* **ACTIVITY**: Up to and including the line with "cancer stained with", reproduce the listing below exactly, beginning at its first line.

*** Block opens ***

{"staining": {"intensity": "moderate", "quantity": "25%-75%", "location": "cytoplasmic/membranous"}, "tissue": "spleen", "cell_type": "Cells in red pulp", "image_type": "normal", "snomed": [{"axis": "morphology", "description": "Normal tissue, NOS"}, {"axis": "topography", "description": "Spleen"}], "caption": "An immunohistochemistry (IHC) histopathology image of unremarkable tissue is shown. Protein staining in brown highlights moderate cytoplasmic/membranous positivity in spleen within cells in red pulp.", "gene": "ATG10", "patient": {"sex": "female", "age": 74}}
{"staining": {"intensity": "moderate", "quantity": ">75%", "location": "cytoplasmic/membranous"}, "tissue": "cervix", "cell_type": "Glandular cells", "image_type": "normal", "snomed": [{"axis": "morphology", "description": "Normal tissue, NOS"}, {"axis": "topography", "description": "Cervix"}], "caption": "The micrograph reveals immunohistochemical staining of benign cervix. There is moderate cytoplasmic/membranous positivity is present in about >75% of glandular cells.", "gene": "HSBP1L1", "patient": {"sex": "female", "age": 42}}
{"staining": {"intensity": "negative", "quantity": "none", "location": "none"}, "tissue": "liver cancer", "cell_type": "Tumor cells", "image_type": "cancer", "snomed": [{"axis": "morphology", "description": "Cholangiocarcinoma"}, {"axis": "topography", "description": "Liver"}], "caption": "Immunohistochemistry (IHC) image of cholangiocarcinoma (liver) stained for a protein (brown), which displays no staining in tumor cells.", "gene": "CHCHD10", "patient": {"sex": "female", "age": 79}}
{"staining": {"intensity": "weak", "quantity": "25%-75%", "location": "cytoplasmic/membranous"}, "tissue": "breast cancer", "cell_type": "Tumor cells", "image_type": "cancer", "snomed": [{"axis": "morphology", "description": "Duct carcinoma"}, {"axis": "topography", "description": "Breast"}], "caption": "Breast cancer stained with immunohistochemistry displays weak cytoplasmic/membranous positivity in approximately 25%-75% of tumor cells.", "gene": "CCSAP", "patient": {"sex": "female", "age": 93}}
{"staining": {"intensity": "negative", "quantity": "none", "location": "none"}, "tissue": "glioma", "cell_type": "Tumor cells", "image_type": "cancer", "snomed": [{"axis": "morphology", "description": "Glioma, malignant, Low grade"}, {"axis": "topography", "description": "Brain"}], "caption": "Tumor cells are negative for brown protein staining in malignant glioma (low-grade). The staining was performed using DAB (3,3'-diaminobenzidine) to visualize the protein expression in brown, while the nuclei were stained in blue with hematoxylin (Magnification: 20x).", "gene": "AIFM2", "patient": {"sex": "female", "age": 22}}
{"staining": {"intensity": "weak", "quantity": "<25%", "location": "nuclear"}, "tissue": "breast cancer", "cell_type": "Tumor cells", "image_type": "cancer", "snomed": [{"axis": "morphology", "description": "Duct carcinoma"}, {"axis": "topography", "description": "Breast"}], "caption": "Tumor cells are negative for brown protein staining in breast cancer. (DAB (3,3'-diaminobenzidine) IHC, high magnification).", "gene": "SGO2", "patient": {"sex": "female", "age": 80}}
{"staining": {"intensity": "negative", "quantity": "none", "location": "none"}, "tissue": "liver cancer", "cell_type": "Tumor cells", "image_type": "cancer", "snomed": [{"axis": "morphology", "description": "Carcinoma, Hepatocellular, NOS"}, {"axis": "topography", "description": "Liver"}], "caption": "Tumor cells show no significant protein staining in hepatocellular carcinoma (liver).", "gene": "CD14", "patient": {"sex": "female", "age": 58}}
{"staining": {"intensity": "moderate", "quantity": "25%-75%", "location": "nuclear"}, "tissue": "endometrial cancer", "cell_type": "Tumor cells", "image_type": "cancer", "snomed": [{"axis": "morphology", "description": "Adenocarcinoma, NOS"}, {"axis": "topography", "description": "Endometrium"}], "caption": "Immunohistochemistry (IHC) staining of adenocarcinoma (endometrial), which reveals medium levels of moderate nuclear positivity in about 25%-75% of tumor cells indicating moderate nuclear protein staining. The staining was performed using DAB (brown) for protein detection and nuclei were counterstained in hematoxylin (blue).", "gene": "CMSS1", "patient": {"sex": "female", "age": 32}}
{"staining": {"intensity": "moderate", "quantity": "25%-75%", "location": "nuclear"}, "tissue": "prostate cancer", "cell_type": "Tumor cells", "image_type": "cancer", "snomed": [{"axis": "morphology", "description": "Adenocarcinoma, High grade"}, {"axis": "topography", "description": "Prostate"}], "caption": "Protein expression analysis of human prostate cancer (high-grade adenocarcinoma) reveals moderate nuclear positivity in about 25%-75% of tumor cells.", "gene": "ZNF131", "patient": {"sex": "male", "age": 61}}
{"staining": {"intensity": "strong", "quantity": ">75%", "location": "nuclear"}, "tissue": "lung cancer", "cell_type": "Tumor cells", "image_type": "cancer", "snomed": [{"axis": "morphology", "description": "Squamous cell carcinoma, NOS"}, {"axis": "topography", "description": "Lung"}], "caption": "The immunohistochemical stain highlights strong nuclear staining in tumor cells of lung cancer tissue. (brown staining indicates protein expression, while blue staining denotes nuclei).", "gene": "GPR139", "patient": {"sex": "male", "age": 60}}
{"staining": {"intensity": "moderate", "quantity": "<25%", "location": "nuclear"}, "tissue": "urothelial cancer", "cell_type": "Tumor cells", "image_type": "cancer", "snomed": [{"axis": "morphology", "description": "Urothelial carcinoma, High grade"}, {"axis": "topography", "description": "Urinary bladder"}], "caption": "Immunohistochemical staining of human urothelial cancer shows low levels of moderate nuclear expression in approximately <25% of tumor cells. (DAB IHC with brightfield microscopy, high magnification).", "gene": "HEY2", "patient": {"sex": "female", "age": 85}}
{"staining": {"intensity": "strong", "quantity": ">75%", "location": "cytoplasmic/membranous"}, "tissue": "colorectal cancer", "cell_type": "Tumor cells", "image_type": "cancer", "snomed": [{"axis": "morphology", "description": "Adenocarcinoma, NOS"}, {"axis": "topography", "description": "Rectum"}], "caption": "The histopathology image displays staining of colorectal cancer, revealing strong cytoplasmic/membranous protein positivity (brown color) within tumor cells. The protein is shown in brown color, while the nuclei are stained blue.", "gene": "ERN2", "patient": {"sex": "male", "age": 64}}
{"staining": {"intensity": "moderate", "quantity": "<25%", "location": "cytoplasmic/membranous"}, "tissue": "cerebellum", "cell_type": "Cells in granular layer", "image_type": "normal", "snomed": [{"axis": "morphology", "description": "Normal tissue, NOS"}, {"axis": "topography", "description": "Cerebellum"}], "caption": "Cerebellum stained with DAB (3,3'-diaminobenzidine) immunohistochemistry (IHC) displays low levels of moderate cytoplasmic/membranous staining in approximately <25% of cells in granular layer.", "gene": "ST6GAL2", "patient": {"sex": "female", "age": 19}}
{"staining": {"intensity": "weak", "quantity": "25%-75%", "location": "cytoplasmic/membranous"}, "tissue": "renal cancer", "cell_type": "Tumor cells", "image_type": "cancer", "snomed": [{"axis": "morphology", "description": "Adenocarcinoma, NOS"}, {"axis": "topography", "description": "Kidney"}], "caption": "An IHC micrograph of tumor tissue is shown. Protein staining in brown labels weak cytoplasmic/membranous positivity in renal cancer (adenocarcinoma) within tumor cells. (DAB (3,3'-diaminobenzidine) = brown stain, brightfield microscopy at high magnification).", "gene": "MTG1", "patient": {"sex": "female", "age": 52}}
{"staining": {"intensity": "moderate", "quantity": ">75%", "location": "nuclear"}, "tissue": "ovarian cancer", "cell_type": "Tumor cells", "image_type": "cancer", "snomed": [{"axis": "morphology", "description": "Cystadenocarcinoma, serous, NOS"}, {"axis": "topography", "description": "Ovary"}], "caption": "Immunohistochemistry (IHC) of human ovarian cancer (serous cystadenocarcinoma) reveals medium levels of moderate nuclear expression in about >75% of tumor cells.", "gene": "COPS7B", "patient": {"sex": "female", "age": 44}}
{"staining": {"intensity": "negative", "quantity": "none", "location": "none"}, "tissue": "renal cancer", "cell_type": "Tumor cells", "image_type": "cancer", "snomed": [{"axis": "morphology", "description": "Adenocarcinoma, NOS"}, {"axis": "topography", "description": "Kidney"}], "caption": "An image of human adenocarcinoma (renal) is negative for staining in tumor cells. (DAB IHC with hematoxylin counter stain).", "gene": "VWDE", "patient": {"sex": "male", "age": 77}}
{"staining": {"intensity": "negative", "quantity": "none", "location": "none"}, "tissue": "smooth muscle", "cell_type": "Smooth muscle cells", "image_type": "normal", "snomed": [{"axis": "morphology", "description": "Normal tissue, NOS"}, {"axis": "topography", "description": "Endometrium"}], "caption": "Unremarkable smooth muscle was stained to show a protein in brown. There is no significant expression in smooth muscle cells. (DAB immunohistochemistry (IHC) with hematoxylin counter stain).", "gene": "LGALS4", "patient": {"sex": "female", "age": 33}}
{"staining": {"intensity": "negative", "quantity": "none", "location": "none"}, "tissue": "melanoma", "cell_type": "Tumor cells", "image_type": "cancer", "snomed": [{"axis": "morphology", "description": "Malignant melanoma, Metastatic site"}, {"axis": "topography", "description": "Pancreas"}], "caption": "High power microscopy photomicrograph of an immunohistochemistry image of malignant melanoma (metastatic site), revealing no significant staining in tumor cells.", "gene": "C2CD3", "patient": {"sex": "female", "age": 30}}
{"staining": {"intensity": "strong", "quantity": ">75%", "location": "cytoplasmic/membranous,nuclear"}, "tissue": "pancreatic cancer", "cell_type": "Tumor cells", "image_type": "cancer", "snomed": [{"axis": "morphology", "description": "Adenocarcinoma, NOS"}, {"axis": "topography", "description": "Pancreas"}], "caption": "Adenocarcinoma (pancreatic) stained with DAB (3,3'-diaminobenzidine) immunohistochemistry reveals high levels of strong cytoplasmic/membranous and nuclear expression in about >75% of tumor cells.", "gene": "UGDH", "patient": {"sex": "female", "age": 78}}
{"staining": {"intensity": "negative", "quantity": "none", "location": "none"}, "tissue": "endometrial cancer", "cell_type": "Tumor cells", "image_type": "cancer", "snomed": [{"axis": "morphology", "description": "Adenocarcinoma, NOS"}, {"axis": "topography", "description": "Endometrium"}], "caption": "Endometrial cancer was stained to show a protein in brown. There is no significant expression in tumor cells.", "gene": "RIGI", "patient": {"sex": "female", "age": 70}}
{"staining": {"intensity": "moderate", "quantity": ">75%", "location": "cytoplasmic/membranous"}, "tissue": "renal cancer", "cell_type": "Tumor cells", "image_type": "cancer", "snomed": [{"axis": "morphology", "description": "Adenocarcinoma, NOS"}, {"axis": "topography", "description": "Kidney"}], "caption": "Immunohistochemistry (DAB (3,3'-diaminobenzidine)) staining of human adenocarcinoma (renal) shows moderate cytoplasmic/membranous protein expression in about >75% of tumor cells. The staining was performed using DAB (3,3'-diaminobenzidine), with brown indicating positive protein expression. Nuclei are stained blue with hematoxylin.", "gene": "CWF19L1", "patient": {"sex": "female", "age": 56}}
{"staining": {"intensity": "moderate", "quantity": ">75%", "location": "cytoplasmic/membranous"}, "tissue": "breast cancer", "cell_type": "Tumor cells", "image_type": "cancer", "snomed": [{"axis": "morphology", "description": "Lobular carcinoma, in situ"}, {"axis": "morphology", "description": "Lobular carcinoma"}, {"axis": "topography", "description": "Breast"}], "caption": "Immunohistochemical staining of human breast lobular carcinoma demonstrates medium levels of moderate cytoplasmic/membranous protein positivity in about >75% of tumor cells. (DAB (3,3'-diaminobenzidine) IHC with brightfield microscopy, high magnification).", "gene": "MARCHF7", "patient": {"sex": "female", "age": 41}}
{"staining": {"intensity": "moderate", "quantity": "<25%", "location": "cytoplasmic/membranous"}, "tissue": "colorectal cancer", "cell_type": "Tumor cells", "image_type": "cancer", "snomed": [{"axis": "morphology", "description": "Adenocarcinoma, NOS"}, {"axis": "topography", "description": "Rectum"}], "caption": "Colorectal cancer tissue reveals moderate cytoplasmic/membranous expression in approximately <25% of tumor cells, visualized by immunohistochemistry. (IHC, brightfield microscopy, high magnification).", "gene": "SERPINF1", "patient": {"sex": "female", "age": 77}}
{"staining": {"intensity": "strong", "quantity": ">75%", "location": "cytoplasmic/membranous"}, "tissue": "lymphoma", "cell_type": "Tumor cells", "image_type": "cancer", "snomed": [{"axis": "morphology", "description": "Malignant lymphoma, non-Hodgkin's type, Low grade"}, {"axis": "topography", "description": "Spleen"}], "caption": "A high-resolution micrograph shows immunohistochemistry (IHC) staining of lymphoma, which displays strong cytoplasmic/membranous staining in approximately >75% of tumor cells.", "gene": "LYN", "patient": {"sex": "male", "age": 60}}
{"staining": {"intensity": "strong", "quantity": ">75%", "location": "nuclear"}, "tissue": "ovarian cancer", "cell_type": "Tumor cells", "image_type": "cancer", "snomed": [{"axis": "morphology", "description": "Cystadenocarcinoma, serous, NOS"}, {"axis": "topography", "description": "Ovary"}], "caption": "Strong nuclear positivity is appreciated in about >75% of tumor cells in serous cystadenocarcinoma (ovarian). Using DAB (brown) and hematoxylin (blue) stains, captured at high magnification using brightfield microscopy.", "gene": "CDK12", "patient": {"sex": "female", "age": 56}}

*** Block closes ***

* **YOUR RESPONSE**:
{"staining": {"intensity": "moderate", "quantity": "25%-75%", "location": "cytoplasmic/membranous"}, "tissue": "spleen", "cell_type": "Cells in red pulp", "image_type": "normal", "snomed": [{"axis": "morphology", "description": "Normal tissue, NOS"}, {"axis": "topography", "description": "Spleen"}], "caption": "An immunohistochemistry (IHC) histopathology image of unremarkable tissue is shown. Protein staining in brown highlights moderate cytoplasmic/membranous positivity in spleen within cells in red pulp.", "gene": "ATG10", "patient": {"sex": "female", "age": 74}}
{"staining": {"intensity": "moderate", "quantity": ">75%", "location": "cytoplasmic/membranous"}, "tissue": "cervix", "cell_type": "Glandular cells", "image_type": "normal", "snomed": [{"axis": "morphology", "description": "Normal tissue, NOS"}, {"axis": "topography", "description": "Cervix"}], "caption": "The micrograph reveals immunohistochemical staining of benign cervix. There is moderate cytoplasmic/membranous positivity is present in about >75% of glandular cells.", "gene": "HSBP1L1", "patient": {"sex": "female", "age": 42}}
{"staining": {"intensity": "negative", "quantity": "none", "location": "none"}, "tissue": "liver cancer", "cell_type": "Tumor cells", "image_type": "cancer", "snomed": [{"axis": "morphology", "description": "Cholangiocarcinoma"}, {"axis": "topography", "description": "Liver"}], "caption": "Immunohistochemistry (IHC) image of cholangiocarcinoma (liver) stained for a protein (brown), which displays no staining in tumor cells.", "gene": "CHCHD10", "patient": {"sex": "female", "age": 79}}
{"staining": {"intensity": "weak", "quantity": "25%-75%", "location": "cytoplasmic/membranous"}, "tissue": "breast cancer", "cell_type": "Tumor cells", "image_type": "cancer", "snomed": [{"axis": "morphology", "description": "Duct carcinoma"}, {"axis": "topography", "description": "Breast"}], "caption": "Breast cancer stained with immunohistochemistry displays weak cytoplasmic/membranous positivity in approximately 25%-75% of tumor cells.", "gene": "CCSAP", "patient": {"sex": "female", "age": 93}}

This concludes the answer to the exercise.